Autogenous welding is the process of welding materials such as steel or iron. It is used in a wide variety of fields, such as central heating, iron and metalwork, and in case of furniture manufacturing. With practice, a high-grade autogenous weld will be smooth, straight and even. However, there is often a slight overthickness at the junction point.
Which welding torch should be used for autogenous welding
The oxyacetylene torch is the most suitable for autogenous welding, as it allows the torch to be supplied with an optimal proportion of oxygen and acetylene. For this purpose, two small needle valves are needed – sometimes white for oxygen – but most often it will be blue, and red for acetylene – they can be adjusted with a knurled knob.
A suitable nozzle is also needed for a given sheet thickness. The diameter of the nozzle varies between 0.5 mm and 3 mm, which allows you to modulate the combustion of gas between 50 and 1,400 litres per hour.
The sheets to be welded can be very thin and up to 15 mm thick. If your sheet is too thick, you will certainly have to proceed in two stages, welding the sides one after the other.
How to keep balanced the torch flame
You must open the acetylene valve first, then gradually open the oxygen valve. The ideal flame should have an extended shape. Adjust your valves until the flame is clean, non-smoking and perfectly homogeneous. Always start by increasing the acetylene flow rate first, then add the oxygen.

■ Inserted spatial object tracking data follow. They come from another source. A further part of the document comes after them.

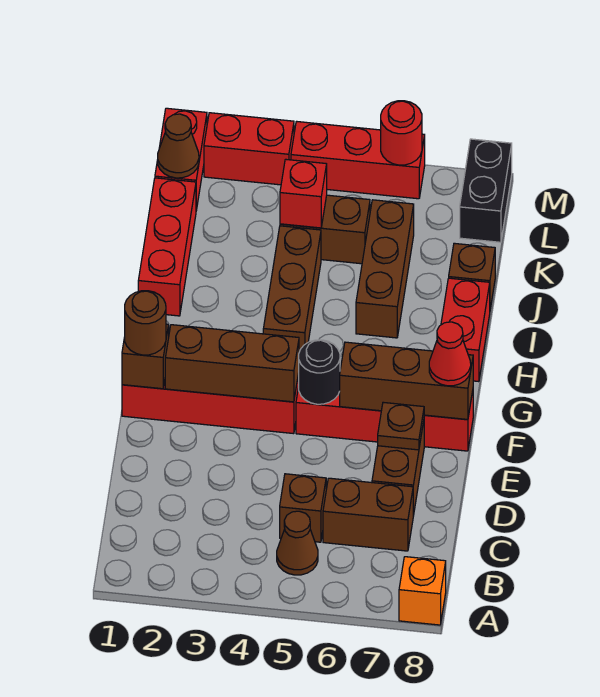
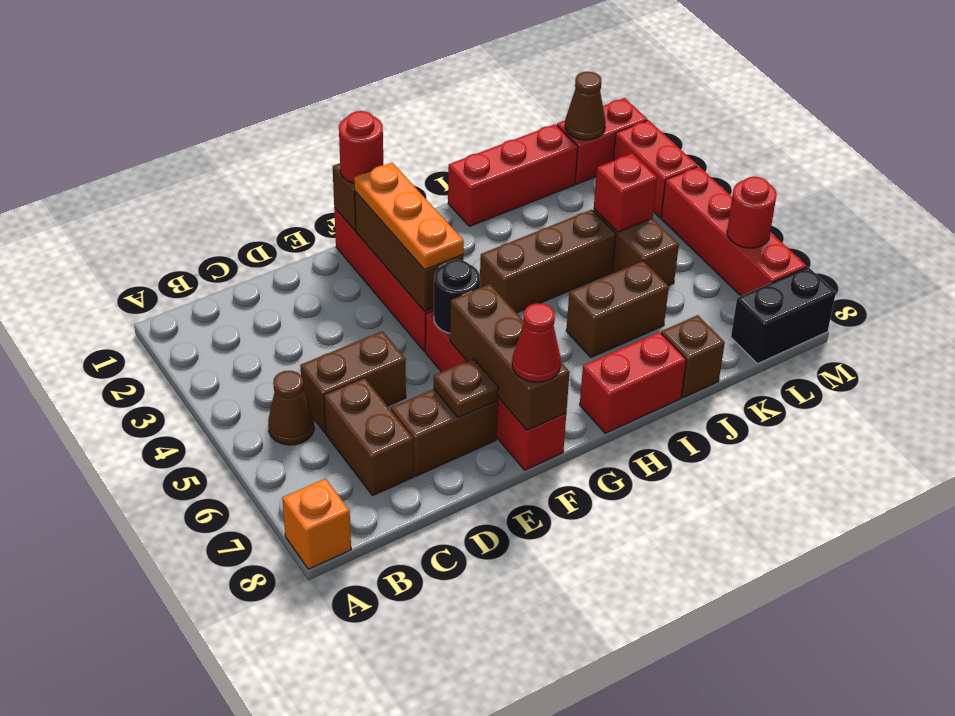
brown 1x1 brick [280,474,326,542] -> brown 1x2 brick [300,331,406,433]
brown 1x1 round brick [125,291,166,355] -> red 1x1 round brick [339,111,383,183]
none -> orange 1x3 plate [354,163,464,270]
brown 1x3 brick [356,200,414,338] -> brown 1x2 brick [566,261,669,357]
red 1x3 brick [291,121,425,199] -> red 1x4 brick [661,167,807,296]

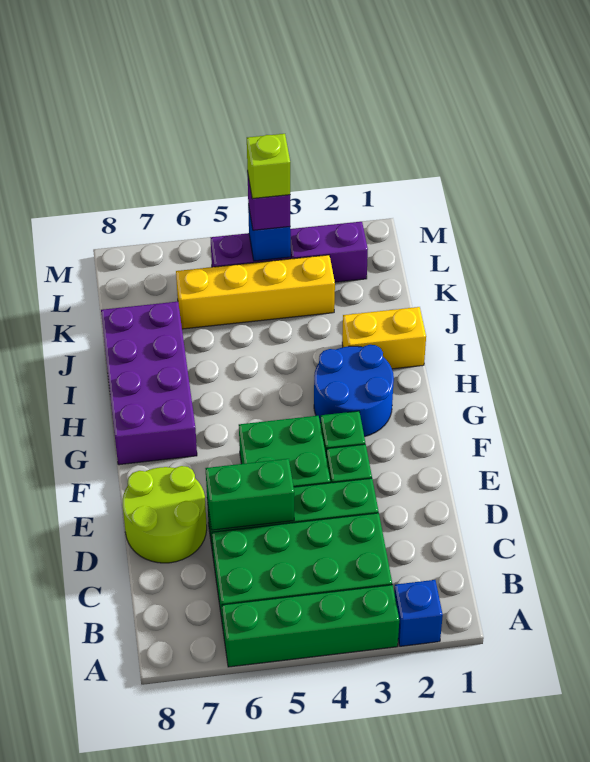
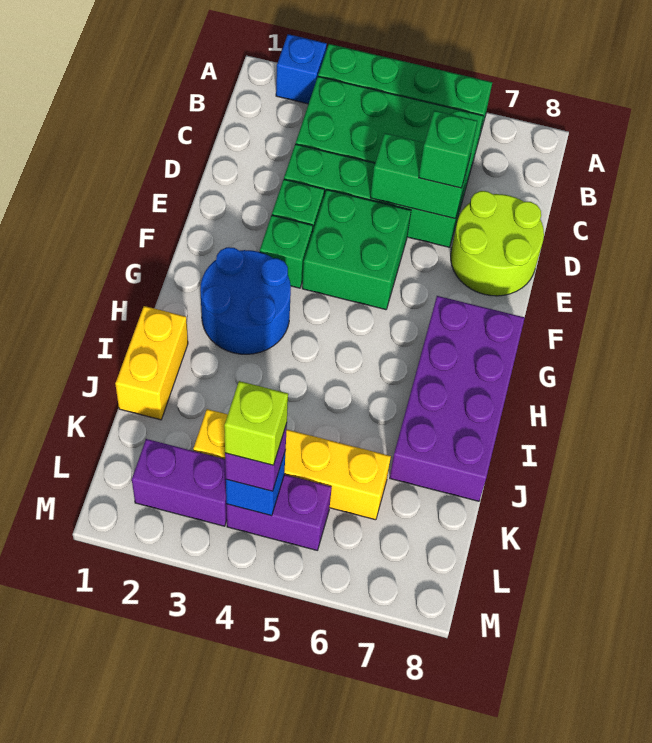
none -> green 1x1 brick [419,111,477,188]
yellow 1x2 brick [342,307,426,369] -> yellow 1x2 brick turned to [115,306,188,420]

If your torch produces short, clapping sounds, the causes can be very diverse.
1. You are running out of oxygen: your gas cylinder is running out or your hose is clogged (or crushed).
2. Your spout is overheating: turn off the acetylene valve and reduce the flow of oxygen, then dip your spout in a container of cold water. It is imperative that you keep the oxygen flow low so that water cannot get into your beak.
3. Your spout is clogged: cool the spout in the same way, before removing it for cleaning, using the appropriate needles.
How to do autogenous welding
Autogenous welding requires experience to be carried out correctly. Before starting, you must firmly fix the parts to be welded to ensure their stability during the operation. Clean them well before bringing them to the right temperature.
As soon as your parts start to melt, they will come together. However, as the joint may be weakened by the melting at the junction point, it is advisable to use a filler metal to reinforce it. Note that if you use a filler metal, it should always be the same as the elements to be joined. Hence the term “autogenous” solder…
If you are new to this type of welding, you should practise beforehand. To do so, use a sheet of medium thickness and practise drawing fusion lines by melting the surface. Apply a 45° inclination between your torch and the sheet and keep the end of the torch at a constant distance of a few centimetres. The flame sting should be 3 to 4 mm from the sheet metal. You should draw regular lines, but do not pass through the sheet metal.
Then practise closing the groove with the filler metal. The rod should also form a 45° angle to your sheet, but in the opposite direction to the torch.
As you move from exercise to practice, you can help yourself by chamfering the edges of the parts you are going to weld.